**PASSAGE FOR REVIEW**
== Segment start ==

What God Is Doing in Your Difficult Season
If you are in a hard season right now, wondering why life feels so heavy despite your faith, you are not alone. The story of David offers a powerful picture of how God uses pressure not to break us, but to build us into everything He has called us to be.
Why Does Life Feel So Hard When God Has Promised So Much?
Many people carry a prophecy, a dream, or a sense of calling over their lives and yet find themselves in circumstances that look nothing like what was promised. The gap between the promise and the reality can be confusing and discouraging.
David was anointed by the prophet Samuel to be the next king of Israel. He went on to defeat Goliath in one of the most celebrated victories in all of Scripture. And yet, what followed was not a throne. It was years of running, hiding, and surviving.
Between the moment David was anointed and the moment he actually became king, 13 to 15 years passed.
That gap was not a mistake. It was preparation.
The Anointing Qualifies You, But the Process Prepares You
There is an important distinction that is easy to miss. The anointing qualified David to sit on the throne. But it was the pressure of those years in between that prepared him to actually occupy it.
God does not want to bless you only for that blessing to be short-lived. He wants you to be ready to carry what He is bringing you into. As it says in Philippians 1:6, "Being confident of this very thing, that He who has begun a good work in you will complete it until the day of Jesus Christ."
You may be anointed for something you are not yet ready for. And so God, in His faithfulness, takes you through a process. That process involves pressure. And that pressure has a purpose.
Five Pressure Points David Faced (And What They Teach Us)
1. The Pressure of Jealousy: What to Do When Others Feel Threatened by Your Success
After David defeated Goliath, the women of Israel celebrated with a song: "Saul has slain his thousands, and David his ten thousands" (1 Samuel 18:7). Saul heard it and from that day forward, he eyed David with suspicion and hostility.
David had done nothing wrong. He had simply done his job with excellence. But his success triggered the insecurities of the man above him.
This is something many people face in the workplace, in ministry, and in life. Not everyone celebrating your win is genuinely happy for you. Some people around you, especially those in positions above you, may feel threatened by your growth.
The wrong response is to confront, retaliate, or shrink yourself to make others comfortable. David's response was to keep serving faithfully. God was teaching Him that people of great purpose cannot spend their lives trying to prove themselves to others. Just be excellent. Just be faithful. Let God handle the rest.
2. The Pressure of Unfair Treatment: Staying Faithful When You Are Rewarded With Injustice
David conquered Goliath and received spears, demotion, exile, and repeated attempts on his life in return. He served faithfully and was treated unjustly for it.
When people mistreat you for the good you do, the temptation is to become bitter. But bitterness does not protect you. It works against you. The Bible warns that a root of bitterness, when it takes hold, can defile many.

== Segment end ==

**SUPPLIED MATERIAL**

== Segment start ==

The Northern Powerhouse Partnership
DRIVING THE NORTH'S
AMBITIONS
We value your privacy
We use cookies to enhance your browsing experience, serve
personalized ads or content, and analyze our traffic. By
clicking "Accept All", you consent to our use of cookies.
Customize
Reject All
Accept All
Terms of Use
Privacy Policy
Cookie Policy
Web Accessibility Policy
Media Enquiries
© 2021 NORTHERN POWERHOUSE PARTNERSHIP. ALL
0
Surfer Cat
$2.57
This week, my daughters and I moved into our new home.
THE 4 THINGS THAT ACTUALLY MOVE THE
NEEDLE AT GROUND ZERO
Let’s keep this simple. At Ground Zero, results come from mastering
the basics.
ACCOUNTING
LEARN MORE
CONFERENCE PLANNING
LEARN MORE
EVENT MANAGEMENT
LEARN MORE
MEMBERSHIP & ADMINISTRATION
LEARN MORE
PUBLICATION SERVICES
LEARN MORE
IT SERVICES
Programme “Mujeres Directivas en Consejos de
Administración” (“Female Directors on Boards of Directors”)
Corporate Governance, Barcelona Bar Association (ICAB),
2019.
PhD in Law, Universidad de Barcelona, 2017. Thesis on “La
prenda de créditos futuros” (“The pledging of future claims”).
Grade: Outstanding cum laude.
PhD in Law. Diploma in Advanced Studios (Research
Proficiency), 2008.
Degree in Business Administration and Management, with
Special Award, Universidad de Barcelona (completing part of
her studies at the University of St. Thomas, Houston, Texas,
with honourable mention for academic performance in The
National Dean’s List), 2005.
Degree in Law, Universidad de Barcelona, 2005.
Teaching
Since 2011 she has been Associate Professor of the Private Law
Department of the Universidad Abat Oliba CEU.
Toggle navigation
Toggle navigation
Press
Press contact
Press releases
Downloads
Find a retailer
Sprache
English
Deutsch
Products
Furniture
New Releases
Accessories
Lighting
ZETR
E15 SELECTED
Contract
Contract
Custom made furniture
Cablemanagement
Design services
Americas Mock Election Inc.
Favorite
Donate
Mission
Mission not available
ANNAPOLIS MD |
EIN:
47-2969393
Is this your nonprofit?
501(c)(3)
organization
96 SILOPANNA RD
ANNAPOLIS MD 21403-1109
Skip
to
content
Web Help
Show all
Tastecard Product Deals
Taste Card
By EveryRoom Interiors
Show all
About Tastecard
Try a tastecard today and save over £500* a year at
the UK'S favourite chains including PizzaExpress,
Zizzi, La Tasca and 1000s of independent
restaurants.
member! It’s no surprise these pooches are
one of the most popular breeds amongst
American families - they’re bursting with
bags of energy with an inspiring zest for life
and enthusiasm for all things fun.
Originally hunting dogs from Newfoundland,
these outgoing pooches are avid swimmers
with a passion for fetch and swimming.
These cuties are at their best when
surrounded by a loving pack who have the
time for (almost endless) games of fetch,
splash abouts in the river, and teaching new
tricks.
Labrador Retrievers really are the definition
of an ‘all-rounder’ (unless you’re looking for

== Segment end ==

**CHECK YOUR UNDERSTANDING**
A – According to the devotional on David, how many years passed between David's anointing and his becoming king?
B – Using the devotional on David, explain why people who are mistreated for the good they do should not become bitter.
C – In the devotional on David, switch "workplace" to "classroom" and write out the section that begins at the words "This is something" and ends after "handle the rest.".

**TASK RESULTS**
A – Between 13 and 15 years passed.

B – Bitterness does not protect you; instead, it works against you. The Bible warns that a root of bitterness, once it takes hold, can defile many.

C –
This is something many people face in the classroom, in ministry, and in life. Not everyone celebrating your win is genuinely happy for you. Some people around you, especially those in positions above you, may feel threatened by your growth.
The wrong response is to confront, retaliate, or shrink yourself to make others comfortable. David's response was to keep serving faithfully. God was teaching Him that people of great purpose cannot spend their lives trying to prove themselves to others. Just be excellent. Just be faithful. Let God handle the rest.